### Work request
Repeat the listing exactly. Do not carry over any pictures.
-------
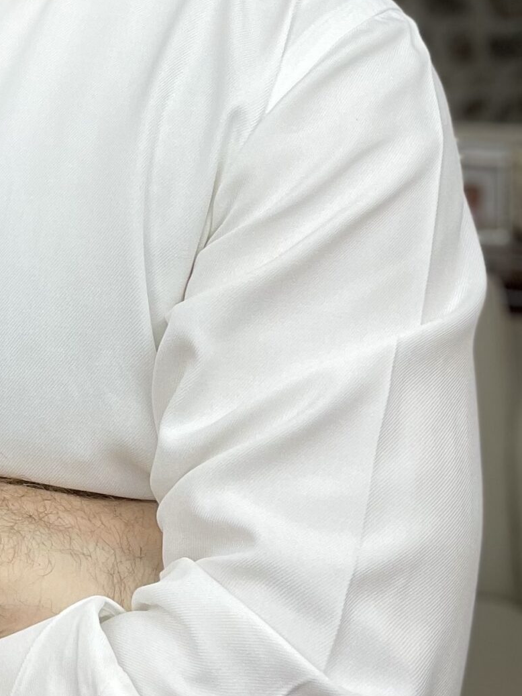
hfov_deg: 18.9
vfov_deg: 24.9
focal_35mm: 74
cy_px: -19
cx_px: -79
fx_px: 1488
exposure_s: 1/100
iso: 64
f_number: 2.2
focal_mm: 2.71
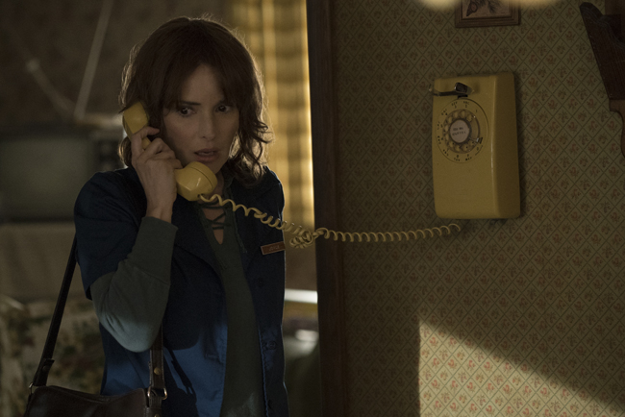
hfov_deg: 15.2
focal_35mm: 135
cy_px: 208
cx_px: 312
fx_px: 2345
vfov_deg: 10.2
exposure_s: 1/160
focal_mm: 135
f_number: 4
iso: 5000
-------
### Written reply
hfov_deg: 18.9
vfov_deg: 24.9
focal_35mm: 74
cy_px: -19
cx_px: -79
fx_px: 1488
exposure_s: 1/100
iso: 64
f_number: 2.2
focal_mm: 2.71
hfov_deg: 15.2
focal_35mm: 135
cy_px: 208
cx_px: 312
fx_px: 2345
vfov_deg: 10.2
exposure_s: 1/160
focal_mm: 135
f_number: 4
iso: 5000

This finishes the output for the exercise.